In a bid to paint their relationship as rocky, he ripped apart message exchanges between the couple Thursday.
Nel also sought to paint him as selfish and demanded to know why the athlete did not respond to his girlfriend's declaration of love.
But Pistorius said he preferred to talk to his girlfriend over the phone rather than messaging. He acknowledged he never got a chance to tell her that he loved her.
"Because it was all about Mr. Pistorius," Nel said.
The runner has admitted to the killing but said he mistook Steenkamp for an intruder in the bathroom when he fired through the toilet door and killed her.
The prosecution alleges that Pistorius killed his girlfriend after they argued.
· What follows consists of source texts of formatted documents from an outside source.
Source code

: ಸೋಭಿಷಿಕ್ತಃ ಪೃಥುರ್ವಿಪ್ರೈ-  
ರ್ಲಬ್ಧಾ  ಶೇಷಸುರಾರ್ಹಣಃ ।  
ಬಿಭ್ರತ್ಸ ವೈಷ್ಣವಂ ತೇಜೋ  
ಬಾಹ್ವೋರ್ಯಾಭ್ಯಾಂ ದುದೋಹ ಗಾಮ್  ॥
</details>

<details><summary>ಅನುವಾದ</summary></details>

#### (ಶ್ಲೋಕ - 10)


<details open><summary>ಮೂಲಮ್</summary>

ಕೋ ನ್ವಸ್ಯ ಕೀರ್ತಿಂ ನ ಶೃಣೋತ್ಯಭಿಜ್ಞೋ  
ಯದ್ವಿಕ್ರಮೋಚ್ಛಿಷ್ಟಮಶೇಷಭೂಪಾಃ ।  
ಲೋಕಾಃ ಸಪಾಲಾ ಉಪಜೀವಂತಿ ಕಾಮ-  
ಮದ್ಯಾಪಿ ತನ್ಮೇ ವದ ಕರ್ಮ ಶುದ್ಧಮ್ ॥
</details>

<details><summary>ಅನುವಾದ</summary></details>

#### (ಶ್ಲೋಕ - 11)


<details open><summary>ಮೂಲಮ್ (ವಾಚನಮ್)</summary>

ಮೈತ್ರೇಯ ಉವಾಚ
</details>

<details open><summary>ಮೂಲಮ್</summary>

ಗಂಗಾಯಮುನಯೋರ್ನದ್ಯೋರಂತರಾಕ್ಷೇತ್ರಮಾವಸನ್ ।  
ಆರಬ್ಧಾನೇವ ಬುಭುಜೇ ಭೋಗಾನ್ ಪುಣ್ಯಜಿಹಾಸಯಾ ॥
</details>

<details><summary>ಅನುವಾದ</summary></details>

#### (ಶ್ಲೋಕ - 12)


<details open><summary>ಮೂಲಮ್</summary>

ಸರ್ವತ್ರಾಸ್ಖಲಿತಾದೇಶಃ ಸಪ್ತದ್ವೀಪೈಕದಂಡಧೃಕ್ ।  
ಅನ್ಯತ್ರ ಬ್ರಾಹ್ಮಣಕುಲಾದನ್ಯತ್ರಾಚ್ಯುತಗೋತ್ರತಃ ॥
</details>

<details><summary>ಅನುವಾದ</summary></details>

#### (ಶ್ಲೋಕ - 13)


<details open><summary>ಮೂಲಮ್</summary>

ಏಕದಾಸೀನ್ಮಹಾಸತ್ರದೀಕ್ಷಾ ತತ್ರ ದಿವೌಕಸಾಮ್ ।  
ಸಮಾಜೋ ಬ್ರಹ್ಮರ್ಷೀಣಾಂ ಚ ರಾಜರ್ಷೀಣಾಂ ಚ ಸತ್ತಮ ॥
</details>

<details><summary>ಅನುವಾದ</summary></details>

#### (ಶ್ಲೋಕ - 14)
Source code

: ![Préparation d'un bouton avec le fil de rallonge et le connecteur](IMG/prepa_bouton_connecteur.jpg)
Several witnesses have testified to hearing a man's shouts coming from the house, although they have also spoken of the terrified screams of a woman leading up to and during a volley of shots.
The trial has gripped South Africa, where Pistorius is considered a symbol of triumph over physical adversity. His disabled lower legs were amputated when he was a baby, but he went on to achieve global fame as the "Blade Runner," winning numerous Paralympic gold medals on the steel blades fitted to his prostheses.
Only those in the courtroom can see Pistorius because he has chosen not to testify on camera. His testimony can be heard on an audio feed.
The trial is scheduled to continue until the middle of May.
Masipa will decide the verdict in collaboration with two experts called assessors. South Africa does not have jury trials.